Rosamond Purcell. It's How You Play the Game, 1989 Mixed media collage, 12 x 12 inches Courtesy of the artist ©Rosamond Purcell

Purcell grew up in Cambridge, Massachusetts, and after graduating from Boston University began her career as a teacher before she began experimenting with photography when she received her first Polaroid camera in the late 1960s. In the early 1980s, she began creating the work for which she is best known, images of natural history specimens stored deep, oftentimes, in the bowels of scientific museums and research institutions around the world. Purcell was the subject of the 2016 documentary film An Art That Nature Makes: The Work of Rosamond Purcell by Molly Bernstein. Purcell’s books include: Book Nest, Illuminations: A Bestiary, A Glorious Enterprise: The Museum of Natural Sciences of Philadelphia, and Owls Head: On the Nature of Lost Things, which documents Purcell’s 20-year exploration of a multi-acre Maine junkyard. Her work has been exhibited throughout the U.S. and Europe and is held in the collections of the Museum of Fine Arts, Boston; the Metropolitan Museum of Art; the Nelson-Atkins Museum of Art; the National Academy of Sciences in Washington, D.C.; the V&A in London; the Art Institute of Chicago; the National Gallery of Canada, and other institutions.
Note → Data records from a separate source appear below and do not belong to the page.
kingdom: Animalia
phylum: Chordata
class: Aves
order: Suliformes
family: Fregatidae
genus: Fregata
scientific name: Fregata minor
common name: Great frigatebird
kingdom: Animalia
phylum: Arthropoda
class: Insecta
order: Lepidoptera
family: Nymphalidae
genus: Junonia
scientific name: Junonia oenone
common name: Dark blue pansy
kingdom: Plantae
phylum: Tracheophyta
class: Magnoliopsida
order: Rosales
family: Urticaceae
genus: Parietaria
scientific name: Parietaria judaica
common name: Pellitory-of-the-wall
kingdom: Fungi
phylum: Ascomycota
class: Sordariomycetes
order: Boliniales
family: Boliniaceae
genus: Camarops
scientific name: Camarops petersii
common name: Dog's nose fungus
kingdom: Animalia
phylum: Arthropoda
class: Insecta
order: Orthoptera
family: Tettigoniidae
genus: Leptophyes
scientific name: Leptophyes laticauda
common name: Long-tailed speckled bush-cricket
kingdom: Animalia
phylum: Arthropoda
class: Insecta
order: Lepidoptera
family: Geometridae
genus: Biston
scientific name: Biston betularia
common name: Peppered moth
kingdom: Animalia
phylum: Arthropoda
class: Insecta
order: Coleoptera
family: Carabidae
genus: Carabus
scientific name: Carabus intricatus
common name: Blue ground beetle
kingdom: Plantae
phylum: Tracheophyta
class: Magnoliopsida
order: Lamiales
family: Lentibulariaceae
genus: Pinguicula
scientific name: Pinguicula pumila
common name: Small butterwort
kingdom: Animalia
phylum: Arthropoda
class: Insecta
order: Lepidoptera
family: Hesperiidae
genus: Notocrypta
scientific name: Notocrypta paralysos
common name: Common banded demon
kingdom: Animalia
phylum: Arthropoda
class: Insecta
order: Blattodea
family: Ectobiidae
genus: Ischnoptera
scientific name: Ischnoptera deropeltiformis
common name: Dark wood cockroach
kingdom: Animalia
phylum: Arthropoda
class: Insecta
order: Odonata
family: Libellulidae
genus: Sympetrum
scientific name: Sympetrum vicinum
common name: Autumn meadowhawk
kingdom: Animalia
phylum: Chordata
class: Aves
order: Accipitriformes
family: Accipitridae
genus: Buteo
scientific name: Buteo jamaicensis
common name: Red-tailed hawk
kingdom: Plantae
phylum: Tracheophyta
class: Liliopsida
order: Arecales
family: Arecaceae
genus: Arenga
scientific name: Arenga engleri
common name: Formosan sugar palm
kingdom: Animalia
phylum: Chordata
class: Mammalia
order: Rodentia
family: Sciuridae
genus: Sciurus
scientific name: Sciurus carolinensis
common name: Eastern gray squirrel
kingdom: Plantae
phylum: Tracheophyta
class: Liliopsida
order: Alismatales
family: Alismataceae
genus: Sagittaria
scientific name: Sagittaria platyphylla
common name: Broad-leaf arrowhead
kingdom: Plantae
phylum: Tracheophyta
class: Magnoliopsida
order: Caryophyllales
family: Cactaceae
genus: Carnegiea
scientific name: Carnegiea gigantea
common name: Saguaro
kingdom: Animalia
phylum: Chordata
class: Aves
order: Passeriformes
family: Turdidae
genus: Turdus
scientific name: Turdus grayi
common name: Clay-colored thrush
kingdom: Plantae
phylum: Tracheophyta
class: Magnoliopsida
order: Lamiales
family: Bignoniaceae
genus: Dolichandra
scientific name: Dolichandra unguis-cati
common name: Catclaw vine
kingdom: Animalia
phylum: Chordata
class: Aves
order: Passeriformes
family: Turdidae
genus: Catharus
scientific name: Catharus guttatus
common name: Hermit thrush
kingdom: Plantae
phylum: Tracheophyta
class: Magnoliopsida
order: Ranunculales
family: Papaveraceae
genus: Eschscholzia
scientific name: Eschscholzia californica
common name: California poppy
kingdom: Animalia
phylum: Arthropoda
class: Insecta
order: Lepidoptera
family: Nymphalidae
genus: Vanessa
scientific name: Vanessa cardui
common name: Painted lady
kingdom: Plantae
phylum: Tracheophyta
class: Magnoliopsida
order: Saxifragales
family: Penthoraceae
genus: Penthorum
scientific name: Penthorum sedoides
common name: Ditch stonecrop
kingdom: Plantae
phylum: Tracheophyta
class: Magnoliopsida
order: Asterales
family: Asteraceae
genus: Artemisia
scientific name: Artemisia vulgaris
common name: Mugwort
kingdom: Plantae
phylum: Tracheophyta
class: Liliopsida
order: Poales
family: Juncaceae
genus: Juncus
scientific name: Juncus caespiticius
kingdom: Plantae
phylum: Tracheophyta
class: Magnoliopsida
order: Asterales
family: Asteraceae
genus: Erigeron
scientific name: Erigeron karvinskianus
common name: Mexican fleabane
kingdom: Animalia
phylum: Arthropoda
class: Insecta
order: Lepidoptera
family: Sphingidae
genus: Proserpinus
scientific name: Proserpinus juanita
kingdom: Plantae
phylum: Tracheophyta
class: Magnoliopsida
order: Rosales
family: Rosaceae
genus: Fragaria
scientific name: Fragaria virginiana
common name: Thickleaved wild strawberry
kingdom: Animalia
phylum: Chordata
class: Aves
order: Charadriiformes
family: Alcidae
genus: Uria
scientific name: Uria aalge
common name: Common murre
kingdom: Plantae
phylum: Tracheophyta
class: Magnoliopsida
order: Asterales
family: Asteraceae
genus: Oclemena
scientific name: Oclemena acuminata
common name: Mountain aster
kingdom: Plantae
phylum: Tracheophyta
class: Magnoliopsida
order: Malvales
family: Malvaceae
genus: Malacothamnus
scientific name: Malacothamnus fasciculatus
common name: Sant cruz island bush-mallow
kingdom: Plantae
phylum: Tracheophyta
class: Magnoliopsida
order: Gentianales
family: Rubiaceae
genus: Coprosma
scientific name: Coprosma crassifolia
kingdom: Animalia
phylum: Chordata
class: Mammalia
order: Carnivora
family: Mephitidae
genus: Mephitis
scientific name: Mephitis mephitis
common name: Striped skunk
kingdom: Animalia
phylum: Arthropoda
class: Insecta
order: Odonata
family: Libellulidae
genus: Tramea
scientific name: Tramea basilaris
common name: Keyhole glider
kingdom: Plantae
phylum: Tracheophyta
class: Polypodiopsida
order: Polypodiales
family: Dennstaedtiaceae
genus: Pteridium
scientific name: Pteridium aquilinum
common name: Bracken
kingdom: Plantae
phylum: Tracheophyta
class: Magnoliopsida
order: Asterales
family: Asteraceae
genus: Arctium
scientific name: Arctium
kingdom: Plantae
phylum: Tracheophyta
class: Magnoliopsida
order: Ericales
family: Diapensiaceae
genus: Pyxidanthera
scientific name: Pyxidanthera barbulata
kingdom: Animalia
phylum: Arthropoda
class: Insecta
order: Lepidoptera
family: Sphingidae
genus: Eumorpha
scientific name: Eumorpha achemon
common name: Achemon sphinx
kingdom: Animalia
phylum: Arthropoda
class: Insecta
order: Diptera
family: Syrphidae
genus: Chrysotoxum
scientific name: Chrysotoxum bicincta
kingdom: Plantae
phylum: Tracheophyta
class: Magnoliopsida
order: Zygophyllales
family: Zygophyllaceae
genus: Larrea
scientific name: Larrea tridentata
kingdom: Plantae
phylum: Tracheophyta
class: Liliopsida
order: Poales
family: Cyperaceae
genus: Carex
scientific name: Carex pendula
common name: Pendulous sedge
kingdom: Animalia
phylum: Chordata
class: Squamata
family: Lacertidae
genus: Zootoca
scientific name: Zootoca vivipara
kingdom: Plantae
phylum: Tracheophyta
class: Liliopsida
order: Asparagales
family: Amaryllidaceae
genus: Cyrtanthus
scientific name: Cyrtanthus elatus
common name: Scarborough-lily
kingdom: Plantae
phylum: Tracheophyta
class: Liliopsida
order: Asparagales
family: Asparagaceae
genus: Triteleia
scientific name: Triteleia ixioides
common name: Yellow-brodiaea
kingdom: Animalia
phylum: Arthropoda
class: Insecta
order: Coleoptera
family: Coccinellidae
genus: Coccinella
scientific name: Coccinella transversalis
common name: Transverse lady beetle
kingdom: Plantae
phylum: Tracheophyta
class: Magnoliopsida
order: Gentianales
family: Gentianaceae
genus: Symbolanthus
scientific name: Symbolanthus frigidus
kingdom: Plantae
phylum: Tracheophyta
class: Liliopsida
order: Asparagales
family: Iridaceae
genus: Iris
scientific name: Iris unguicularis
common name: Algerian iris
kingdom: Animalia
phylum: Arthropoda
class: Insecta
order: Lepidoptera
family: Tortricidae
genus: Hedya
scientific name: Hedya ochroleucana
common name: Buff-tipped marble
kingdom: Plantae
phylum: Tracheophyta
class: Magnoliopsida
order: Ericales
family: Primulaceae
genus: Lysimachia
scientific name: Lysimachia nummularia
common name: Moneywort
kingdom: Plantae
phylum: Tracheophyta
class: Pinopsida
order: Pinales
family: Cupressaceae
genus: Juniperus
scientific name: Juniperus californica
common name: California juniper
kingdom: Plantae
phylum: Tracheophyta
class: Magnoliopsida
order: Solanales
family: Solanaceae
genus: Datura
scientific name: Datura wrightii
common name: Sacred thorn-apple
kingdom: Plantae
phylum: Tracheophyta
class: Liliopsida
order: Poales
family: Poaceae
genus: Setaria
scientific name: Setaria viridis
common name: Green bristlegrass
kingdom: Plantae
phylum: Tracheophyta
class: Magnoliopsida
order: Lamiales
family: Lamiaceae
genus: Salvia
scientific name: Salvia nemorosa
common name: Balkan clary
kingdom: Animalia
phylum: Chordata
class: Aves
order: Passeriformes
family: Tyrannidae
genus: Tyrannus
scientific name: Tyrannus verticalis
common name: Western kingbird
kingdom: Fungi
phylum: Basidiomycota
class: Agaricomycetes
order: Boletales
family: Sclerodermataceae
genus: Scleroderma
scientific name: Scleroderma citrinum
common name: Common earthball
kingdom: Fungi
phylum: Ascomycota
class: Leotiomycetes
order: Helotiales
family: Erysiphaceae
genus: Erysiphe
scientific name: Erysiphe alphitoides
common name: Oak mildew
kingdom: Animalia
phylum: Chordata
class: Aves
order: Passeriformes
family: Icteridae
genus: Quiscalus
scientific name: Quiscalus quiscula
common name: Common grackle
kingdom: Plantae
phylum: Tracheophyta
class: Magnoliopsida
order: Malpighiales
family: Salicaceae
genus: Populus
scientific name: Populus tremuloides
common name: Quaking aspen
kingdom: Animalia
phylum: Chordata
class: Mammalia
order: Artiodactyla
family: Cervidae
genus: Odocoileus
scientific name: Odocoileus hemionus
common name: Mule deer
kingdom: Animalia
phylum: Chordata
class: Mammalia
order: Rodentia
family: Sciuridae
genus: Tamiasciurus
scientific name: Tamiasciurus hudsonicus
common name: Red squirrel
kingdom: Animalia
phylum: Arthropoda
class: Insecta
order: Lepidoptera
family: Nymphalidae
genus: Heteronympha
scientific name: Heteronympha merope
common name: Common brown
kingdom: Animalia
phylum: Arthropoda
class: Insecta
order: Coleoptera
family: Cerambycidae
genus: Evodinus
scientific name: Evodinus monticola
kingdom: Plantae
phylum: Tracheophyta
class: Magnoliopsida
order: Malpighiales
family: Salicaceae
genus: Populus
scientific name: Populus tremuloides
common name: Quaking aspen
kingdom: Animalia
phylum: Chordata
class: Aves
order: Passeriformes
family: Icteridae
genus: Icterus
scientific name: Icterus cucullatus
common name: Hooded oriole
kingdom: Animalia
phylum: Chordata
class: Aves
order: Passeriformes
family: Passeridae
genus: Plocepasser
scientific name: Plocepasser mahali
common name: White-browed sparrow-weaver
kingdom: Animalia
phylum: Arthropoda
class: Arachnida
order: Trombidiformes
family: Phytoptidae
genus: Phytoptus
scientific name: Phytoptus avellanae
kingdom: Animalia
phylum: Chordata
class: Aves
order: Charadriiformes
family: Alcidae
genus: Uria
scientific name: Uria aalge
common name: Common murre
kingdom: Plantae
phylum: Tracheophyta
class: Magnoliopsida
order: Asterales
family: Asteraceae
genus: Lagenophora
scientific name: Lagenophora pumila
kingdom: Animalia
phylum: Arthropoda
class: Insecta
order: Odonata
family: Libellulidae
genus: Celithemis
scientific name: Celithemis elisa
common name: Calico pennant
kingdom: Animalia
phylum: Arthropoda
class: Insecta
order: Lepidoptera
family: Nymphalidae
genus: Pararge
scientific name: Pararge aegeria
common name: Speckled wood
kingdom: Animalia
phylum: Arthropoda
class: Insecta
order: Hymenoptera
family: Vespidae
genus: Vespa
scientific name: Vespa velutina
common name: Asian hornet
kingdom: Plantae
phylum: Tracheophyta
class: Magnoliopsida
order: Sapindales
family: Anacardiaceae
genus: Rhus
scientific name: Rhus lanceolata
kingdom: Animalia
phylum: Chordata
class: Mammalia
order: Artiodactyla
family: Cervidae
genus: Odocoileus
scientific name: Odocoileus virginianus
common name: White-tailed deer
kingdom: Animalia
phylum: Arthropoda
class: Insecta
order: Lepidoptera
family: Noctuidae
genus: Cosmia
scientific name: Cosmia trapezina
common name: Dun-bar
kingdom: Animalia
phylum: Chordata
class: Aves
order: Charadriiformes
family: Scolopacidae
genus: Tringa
Rosamond Purcell: Nature Stands Aside is on view from September 1 through December 31 and is curated by Gordon Wilkins.

A full-color catalogue published in collaboration with Rizzoli Electa will accompany this exhibition with texts by Mark Dion, Christoph Irmscher, Errol Morris, Rosamond Purcell, Belinda Rathbone, and Gordon Wilkins. Support for this exhibition has been provided by the Artist's Resource Trust.